On the Difficulty of Perfect NIZK with Adaptive Security

Speaker: Masayuki Abe , NTT
Date: April 21 2006
Time: 10:30AM to 12:00PM
Location: 32-G449 (Patil/Kiva)
Contact: Be Blackburn, 3-6098, imbe@mit.edu
The notion of non-interactive zero-knowledge (NIZK), introduced by
Blum, Feldman and Micali, is of fundamental importance in
cryptography. Despite the vast attention the concept of NIZK has
attracted since its introduction in the late 80's, one question has
remained open until recently: Is it possible to construct NIZK schemes
for any $\np$-language with {\em statistical} (or even {\em perfect})
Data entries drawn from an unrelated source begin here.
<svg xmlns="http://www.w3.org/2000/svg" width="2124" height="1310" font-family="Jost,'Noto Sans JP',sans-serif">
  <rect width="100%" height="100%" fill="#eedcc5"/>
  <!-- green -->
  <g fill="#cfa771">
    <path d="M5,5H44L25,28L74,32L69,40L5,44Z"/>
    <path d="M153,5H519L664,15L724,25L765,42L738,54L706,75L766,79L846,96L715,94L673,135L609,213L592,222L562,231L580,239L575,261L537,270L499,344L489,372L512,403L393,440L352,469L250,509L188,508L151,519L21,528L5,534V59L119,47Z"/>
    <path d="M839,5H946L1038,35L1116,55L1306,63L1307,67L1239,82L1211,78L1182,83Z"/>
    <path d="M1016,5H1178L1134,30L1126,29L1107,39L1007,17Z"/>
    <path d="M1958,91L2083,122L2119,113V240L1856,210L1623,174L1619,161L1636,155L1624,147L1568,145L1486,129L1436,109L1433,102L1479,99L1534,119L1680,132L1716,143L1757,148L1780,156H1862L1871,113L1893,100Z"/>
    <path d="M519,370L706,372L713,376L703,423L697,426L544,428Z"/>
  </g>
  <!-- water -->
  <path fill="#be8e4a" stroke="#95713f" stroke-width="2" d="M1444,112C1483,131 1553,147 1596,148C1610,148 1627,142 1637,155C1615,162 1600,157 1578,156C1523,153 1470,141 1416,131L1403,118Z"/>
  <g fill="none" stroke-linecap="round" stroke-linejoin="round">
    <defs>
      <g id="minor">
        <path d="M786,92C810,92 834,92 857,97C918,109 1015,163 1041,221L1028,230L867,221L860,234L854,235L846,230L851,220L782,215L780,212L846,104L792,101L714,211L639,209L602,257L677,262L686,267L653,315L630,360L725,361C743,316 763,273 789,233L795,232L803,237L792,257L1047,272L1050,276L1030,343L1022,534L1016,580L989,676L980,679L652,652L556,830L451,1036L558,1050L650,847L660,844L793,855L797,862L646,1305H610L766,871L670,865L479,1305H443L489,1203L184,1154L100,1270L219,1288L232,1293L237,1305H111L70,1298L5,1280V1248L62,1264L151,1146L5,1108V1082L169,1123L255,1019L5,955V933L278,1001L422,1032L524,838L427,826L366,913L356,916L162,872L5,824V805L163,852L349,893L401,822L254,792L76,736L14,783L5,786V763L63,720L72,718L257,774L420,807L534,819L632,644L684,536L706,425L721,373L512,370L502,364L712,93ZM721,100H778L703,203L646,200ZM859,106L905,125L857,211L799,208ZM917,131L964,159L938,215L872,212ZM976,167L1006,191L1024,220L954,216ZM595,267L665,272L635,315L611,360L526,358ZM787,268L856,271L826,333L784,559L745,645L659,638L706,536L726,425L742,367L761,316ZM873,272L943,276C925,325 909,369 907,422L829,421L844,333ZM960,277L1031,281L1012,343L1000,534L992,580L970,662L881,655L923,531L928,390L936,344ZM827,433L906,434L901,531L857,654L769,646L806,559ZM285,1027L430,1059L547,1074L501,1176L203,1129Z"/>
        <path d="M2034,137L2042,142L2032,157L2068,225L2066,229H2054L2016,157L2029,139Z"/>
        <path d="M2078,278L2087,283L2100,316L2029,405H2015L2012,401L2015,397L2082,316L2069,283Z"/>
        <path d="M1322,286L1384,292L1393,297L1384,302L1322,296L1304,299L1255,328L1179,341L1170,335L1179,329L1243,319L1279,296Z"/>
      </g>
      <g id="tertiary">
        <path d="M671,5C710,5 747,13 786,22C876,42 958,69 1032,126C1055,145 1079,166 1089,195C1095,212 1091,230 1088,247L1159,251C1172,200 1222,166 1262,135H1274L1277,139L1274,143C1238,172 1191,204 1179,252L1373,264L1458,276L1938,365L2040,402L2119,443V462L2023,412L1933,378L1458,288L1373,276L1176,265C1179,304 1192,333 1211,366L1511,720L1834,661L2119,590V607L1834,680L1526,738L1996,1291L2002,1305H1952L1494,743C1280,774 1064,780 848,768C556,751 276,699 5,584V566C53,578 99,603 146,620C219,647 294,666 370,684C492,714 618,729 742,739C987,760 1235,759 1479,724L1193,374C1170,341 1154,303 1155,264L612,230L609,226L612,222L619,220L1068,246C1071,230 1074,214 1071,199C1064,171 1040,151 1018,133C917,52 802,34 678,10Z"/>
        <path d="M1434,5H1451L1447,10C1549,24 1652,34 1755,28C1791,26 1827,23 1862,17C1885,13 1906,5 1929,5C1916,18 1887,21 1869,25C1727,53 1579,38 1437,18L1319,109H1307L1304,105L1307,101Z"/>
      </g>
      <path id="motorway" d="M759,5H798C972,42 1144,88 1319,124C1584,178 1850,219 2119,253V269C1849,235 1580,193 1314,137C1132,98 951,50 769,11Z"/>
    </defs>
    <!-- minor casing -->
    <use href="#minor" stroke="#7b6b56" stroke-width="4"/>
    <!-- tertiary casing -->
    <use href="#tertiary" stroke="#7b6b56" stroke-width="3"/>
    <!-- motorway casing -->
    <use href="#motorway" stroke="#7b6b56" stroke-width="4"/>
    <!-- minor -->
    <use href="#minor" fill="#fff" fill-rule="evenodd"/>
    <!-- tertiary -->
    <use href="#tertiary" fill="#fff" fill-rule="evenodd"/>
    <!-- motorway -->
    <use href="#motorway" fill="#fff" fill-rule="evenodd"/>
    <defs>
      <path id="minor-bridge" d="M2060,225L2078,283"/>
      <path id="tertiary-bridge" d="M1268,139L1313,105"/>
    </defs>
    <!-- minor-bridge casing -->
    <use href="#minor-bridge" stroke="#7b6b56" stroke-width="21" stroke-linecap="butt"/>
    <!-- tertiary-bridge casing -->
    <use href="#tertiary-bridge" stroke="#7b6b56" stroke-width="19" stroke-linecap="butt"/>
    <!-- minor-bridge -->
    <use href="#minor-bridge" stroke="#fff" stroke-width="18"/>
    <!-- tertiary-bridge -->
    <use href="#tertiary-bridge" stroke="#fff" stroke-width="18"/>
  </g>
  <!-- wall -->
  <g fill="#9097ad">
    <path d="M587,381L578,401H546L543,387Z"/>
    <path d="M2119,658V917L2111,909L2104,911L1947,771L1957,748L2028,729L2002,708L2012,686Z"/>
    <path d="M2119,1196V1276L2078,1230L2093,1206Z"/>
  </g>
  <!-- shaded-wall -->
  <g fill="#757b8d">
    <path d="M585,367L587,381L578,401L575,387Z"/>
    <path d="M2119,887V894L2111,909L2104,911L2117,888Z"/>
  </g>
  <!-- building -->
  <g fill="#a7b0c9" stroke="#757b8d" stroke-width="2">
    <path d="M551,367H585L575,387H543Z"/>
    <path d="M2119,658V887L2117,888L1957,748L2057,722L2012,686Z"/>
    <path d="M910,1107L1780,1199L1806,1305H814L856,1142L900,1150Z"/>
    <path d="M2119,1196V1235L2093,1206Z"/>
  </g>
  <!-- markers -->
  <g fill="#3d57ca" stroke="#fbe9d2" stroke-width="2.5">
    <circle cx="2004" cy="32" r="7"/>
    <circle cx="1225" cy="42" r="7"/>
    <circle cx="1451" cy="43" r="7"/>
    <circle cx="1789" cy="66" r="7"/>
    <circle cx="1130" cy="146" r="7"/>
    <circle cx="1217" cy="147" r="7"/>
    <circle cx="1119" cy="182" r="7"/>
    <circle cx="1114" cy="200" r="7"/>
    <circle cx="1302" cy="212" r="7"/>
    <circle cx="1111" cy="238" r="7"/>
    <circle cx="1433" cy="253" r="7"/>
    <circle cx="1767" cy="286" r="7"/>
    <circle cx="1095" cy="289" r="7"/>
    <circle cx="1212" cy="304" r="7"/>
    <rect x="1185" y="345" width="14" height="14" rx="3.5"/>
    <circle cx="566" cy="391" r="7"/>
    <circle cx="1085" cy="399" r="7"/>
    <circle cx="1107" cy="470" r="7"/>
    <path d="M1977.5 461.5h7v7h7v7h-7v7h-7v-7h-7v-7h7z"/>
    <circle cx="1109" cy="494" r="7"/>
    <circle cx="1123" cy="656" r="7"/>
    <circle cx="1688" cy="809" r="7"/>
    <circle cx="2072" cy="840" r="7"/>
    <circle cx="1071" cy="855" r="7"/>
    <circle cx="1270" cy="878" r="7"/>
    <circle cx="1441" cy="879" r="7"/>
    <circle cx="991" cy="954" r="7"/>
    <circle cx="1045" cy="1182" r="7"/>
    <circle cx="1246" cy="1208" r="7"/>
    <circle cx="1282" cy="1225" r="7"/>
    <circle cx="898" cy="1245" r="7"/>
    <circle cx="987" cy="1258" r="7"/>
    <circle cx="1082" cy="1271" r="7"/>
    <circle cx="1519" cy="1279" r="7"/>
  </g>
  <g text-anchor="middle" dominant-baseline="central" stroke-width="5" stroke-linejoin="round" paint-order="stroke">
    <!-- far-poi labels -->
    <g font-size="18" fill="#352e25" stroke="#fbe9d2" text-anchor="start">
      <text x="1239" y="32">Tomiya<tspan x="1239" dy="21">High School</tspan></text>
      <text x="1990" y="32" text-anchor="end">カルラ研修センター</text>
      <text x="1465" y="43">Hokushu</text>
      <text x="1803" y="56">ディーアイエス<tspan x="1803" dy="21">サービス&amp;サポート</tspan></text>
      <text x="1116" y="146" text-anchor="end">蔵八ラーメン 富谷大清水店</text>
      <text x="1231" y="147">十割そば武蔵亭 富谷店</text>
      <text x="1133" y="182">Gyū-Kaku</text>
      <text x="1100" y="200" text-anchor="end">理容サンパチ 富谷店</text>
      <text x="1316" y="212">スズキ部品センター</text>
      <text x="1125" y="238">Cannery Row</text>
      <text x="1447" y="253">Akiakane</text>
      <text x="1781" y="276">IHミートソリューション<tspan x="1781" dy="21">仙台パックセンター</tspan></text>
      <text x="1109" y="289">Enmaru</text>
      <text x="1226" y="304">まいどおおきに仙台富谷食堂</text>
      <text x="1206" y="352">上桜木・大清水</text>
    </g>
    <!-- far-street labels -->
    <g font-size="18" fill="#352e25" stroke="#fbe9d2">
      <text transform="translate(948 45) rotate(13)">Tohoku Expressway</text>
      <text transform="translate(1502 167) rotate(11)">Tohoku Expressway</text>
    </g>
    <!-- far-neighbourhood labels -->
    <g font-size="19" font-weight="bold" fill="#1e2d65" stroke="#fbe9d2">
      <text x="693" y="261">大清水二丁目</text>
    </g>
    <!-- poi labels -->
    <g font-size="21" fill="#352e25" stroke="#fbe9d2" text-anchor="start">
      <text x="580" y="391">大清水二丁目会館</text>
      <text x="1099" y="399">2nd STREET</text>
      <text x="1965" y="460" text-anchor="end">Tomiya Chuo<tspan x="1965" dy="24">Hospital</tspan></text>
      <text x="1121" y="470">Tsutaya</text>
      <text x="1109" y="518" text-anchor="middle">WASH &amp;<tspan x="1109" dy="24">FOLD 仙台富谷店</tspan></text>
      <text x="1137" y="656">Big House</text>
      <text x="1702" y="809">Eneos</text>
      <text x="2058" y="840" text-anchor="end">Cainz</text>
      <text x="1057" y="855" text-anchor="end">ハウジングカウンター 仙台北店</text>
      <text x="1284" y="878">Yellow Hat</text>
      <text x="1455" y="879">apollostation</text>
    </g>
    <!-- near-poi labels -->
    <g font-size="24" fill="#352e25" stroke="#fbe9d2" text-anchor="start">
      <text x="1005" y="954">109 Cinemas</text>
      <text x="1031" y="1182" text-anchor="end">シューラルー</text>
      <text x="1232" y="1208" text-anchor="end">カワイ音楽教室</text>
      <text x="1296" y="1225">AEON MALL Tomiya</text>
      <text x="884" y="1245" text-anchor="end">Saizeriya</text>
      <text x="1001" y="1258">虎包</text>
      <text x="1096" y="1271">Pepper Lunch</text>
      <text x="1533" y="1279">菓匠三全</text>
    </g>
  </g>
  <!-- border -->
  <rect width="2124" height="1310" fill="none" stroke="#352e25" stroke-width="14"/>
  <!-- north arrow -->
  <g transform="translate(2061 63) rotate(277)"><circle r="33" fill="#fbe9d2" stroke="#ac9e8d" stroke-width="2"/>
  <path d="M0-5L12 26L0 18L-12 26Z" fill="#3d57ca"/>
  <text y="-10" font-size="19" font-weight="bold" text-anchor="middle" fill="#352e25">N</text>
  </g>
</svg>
ZK? Groth, Ostrovsky and Sahai recently proposed two elegant
constructions for perfect NIZK arguments for any $\np$-language
$L$.
However, their schemes achieve non-adaptive security, meaning security
against a dishonest prover that chooses the target instance \mbox{$x^*
\not\in L$} (for which he wants to fake a proof) {\em independent} of
the common reference string (CRS), or need strong non-standard
assumption to achieve adaptive security. But is such a strong
assumption inevitable in general?
In this talk, we show that using ``standard techniques'' it is not
possible to construct a statistical NIZK argument for an
$\np$-complete language with adaptive security unless \mbox{$\np \in
\ppoly$}. This is a joint work with Serge Fehr (CWI).